(EXCERPTED PASSAGE):

I wish neither me nor anyone else had to go through the awkward don't-quite-pass stage of transitioning. It gets a bit depressing after a while.
Title: Re: Saying what you are
Post by: StellaB on July 19, 2013, 11:53:54 AM
I'm over the stage of worrying whether I pass or not, I can't ever remember signing up to some contract agreeing to be eye candy for other people, and I certainly don't feel any stigma in telling anyone that I'm trans. It's the truth and part of who I am.

If other people have an issue with that, then I'm sorry, it's not my problem. I can't be anyone other than who I am.
Title: Re: Saying what you are
Post by: Northern Jane on July 19, 2013, 04:59:08 PM
I confused people pretty much my whole (early) life. People who didn't know the family would often mistake me for a girl or ask one of my parents. By my mid teens if I was dressed in neutral clothing, I still confused people but if my clothes were a little snug or just overtly feminine I was assumed to be a girl. By the time I started college, even when dressed as a boy, nobody bought the act.

In childhood, I thought I was a girl so if anybody asked or used the wrong pronoun, I told them. By my teens, if I was asked "Are you a boy or a girl?" I would just answer "Yes." and by college I simply refused to answer that question - I was even registered under my first initial and family name with no gender stated.
Title: Re: Saying what you are
Post by: Crow on July 19, 2013, 06:22:06 PM
I've been saying I'm a guy since I came out as FTM, long before I even started HRT. If people question me, I generally explain that I have a hormone deficiency and leave it up to them to decipher what I mean by that. If they figure out I'm trans, fine. If they don't, also fine. If they continue arguing with or misgendering me after I explain, they're probably not someone whose opinion or company I value anyways.
Title: Re: Saying what you are
Post by: Catalina on July 23, 2013, 08:16:58 PM
When I was beginning my transition, I really didn't care because people looked at me anyways. Eventually the longer I went on hormones, people saw me as androgynous, and I would tell them "Actually, I'm a woman!" and they would profusely apologise, lol.

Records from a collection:
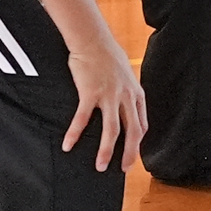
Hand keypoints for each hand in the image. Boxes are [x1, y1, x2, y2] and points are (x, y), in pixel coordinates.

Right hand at [63, 41, 146, 170]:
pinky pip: (82, 119)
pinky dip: (74, 134)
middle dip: (128, 154)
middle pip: (132, 132)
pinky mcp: (90, 93)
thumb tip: (124, 107)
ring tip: (100, 166)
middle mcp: (126, 97)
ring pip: (111, 130)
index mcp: (136, 94)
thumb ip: (126, 93)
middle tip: (122, 169)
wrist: (93, 40)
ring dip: (105, 151)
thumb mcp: (126, 75)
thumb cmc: (108, 56)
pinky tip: (68, 145)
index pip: (142, 125)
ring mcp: (109, 96)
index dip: (138, 143)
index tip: (132, 156)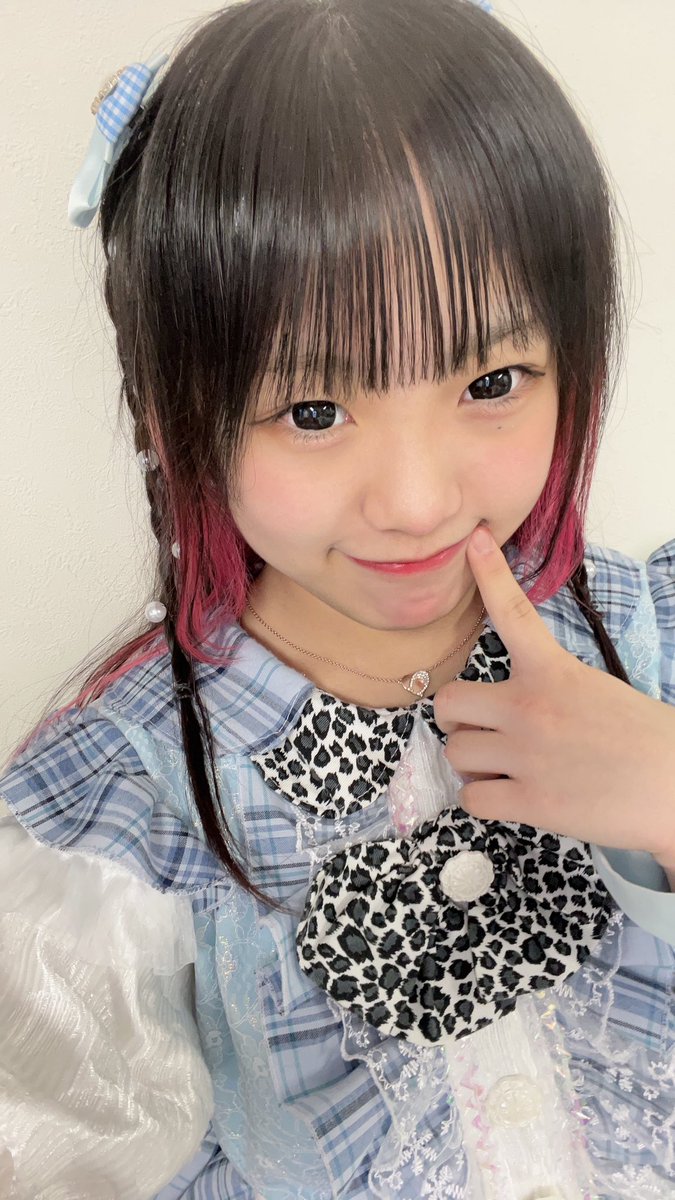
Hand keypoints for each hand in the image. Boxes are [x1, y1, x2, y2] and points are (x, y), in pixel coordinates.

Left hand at [433, 525, 674, 860]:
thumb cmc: (644, 740)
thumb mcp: (596, 689)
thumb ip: (549, 684)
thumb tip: (512, 704)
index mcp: (553, 671)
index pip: (513, 612)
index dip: (489, 573)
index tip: (474, 541)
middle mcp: (530, 707)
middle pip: (449, 702)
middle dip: (457, 718)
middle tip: (478, 729)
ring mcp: (526, 755)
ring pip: (455, 753)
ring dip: (473, 763)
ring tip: (504, 769)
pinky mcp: (529, 802)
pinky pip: (471, 799)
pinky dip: (483, 800)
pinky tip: (509, 795)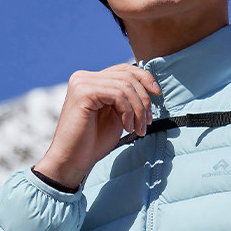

(EXERCISE GOAL): According to the forum thread, how was Northern Jane registered at college?

(EXERCISE RESPONSE): Under a first initial and family name, with no gender stated.